TASK PROMPT: Convert the rows below into a numbered list, one line per item and blank lines omitted. Begin at the first line and stop after the line that contains "വിപ്ലവകാരിയായി".

DATA IN THIS EXERCISE:
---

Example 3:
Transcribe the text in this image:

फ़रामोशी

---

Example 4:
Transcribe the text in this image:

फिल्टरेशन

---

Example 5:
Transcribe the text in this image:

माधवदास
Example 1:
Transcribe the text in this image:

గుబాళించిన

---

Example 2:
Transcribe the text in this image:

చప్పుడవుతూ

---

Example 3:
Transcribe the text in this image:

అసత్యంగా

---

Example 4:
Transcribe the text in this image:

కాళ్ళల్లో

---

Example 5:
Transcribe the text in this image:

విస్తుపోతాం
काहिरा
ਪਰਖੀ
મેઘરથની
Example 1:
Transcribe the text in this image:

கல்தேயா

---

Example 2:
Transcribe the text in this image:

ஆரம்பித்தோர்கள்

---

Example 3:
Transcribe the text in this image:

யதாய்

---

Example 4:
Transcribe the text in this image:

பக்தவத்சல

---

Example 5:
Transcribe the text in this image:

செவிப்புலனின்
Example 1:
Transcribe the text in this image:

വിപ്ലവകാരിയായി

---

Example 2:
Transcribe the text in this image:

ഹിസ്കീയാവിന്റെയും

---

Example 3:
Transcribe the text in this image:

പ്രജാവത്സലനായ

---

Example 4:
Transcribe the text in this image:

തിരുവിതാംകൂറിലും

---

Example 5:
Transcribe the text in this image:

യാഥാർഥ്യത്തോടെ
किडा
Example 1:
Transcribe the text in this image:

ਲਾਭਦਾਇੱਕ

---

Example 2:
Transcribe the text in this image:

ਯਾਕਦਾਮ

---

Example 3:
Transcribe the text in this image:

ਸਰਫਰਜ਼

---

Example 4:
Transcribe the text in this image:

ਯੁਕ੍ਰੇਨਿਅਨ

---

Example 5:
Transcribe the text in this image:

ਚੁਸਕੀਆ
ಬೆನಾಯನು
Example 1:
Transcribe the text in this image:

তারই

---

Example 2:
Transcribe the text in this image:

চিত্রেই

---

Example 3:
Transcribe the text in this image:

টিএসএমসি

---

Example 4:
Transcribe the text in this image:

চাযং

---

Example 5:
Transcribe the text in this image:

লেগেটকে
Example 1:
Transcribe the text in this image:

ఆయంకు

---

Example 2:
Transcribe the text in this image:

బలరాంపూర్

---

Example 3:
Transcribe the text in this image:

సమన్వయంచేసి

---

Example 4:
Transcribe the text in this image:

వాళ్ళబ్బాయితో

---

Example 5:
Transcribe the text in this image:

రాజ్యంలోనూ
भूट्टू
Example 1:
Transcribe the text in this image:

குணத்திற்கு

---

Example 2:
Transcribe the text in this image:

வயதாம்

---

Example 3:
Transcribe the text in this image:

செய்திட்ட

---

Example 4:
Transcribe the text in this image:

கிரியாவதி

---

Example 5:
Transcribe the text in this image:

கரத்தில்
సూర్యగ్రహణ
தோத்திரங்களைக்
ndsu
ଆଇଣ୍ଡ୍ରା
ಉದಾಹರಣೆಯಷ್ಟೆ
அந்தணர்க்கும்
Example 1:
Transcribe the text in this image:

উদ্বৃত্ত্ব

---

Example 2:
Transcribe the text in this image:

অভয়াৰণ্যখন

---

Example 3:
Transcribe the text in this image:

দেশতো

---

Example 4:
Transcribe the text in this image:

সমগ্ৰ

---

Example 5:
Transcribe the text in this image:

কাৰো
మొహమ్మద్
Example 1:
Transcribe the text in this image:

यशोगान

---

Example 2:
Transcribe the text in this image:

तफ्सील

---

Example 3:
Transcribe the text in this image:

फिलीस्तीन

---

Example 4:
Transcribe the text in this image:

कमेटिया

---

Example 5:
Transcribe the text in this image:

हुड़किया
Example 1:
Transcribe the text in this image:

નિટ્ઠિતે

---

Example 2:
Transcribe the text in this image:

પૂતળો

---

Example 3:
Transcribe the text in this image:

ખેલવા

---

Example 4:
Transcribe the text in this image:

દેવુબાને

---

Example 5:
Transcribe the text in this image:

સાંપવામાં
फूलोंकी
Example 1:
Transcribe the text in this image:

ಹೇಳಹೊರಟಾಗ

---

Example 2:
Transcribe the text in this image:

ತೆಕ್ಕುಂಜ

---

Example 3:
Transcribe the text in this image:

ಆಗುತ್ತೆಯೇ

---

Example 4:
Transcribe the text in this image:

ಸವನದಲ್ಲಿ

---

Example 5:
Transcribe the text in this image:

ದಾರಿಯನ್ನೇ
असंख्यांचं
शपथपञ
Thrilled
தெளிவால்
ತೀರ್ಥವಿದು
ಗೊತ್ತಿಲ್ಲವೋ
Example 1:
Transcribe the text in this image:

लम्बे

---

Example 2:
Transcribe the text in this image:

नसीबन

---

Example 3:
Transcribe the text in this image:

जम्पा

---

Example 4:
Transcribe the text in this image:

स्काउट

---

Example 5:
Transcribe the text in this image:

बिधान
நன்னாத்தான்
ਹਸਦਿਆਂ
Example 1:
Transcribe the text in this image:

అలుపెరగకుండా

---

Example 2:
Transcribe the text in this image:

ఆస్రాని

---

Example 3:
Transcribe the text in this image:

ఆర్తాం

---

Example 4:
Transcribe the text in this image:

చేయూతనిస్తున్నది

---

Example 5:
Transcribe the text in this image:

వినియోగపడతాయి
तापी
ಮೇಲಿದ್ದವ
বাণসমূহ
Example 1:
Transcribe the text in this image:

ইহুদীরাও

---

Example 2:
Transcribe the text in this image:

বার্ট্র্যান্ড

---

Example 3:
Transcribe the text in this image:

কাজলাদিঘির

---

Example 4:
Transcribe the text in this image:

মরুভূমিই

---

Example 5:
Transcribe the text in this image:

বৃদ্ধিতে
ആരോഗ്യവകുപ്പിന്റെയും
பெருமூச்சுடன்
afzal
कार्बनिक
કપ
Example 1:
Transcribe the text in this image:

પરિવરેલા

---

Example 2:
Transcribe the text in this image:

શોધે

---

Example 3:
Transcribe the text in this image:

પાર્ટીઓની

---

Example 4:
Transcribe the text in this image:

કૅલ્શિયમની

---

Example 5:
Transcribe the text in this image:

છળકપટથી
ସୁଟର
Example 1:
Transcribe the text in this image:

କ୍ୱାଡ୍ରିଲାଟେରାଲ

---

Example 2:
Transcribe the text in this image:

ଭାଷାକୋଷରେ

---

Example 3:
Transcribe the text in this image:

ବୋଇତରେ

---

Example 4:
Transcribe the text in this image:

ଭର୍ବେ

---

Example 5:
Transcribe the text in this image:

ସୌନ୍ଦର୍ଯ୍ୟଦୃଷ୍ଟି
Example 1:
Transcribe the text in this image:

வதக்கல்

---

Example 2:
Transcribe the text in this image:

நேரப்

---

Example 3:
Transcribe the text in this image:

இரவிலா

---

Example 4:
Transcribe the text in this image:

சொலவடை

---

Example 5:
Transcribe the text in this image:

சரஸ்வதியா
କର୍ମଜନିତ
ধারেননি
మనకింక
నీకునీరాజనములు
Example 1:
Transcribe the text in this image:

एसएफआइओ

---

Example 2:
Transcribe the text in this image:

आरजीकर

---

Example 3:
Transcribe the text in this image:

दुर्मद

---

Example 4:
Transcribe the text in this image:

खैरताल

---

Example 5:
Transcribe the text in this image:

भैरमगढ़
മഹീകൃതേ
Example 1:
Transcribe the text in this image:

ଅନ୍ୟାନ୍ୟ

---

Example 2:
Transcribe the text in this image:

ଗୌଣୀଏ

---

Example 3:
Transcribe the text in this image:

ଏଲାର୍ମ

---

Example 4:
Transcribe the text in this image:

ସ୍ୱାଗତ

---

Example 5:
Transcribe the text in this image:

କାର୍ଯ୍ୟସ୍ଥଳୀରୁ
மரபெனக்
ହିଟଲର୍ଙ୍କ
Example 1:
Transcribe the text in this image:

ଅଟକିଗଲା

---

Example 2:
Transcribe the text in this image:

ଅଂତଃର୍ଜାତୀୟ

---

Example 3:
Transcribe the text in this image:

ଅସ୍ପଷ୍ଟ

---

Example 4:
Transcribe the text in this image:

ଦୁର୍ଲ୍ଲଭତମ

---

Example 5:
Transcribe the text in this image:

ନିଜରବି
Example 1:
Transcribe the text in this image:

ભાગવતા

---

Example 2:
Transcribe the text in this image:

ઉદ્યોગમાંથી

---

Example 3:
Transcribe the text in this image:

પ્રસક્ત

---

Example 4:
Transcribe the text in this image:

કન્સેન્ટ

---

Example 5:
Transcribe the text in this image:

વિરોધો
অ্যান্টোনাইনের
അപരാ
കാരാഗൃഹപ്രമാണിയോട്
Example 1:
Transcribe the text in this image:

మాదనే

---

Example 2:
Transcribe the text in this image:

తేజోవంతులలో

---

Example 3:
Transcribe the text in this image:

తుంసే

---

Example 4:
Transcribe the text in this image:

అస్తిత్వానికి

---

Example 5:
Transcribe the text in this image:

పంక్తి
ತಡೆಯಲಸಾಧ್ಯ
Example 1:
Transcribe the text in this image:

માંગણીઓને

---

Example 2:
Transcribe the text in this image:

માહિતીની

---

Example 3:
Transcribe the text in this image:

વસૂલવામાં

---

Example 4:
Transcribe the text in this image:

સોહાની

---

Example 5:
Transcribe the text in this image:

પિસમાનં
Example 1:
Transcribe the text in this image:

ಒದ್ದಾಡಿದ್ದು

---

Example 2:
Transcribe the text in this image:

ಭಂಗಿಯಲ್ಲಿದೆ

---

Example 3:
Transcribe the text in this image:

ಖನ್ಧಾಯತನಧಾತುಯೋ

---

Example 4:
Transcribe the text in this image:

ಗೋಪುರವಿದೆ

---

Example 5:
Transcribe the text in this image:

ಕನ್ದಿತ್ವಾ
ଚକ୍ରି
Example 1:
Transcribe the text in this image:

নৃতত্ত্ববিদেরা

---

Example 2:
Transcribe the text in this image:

CORRECT ANSWER:
1. ---
2. Example 3:
3. Transcribe the text in this image:
4. फ़रामोशी
5. ---
6. Example 4:
7. Transcribe the text in this image:
8. फिल्टरेशन
9. ---
10. Example 5:
11. Transcribe the text in this image:
12. माधवदास
13. Example 1:
14. Transcribe the text in this image:
15. గుబాళించిన
16. ---
17. Example 2:
18. Transcribe the text in this image:
19. చప్పుడవుతూ
20. ---
21. Example 3:
22. Transcribe the text in this image:
23. అసత్యంగా
24. ---
25. Example 4:
26. Transcribe the text in this image:
27. కాళ్ళల్లో
28. ---
29. Example 5:
30. Transcribe the text in this image:
31. విస్తుపోతాం
32. काहिरा
33. ਪਰਖੀ
34. મેઘરથની
35. Example 1:
36. Transcribe the text in this image:
37. கல்தேயா
38. ---
39. Example 2:
40. Transcribe the text in this image:
41. ஆரம்பித்தோர்கள்
42. ---
43. Example 3:
44. Transcribe the text in this image:
45. யதாய்
46. ---
47. Example 4:
48. Transcribe the text in this image:
49. பக்தவத்சல
50. ---
51. Example 5:
52. Transcribe the text in this image:
53. செவிப்புலனின்
54. Example 1:
55. Transcribe the text in this image:
56. വിപ്ലവകാരിയായി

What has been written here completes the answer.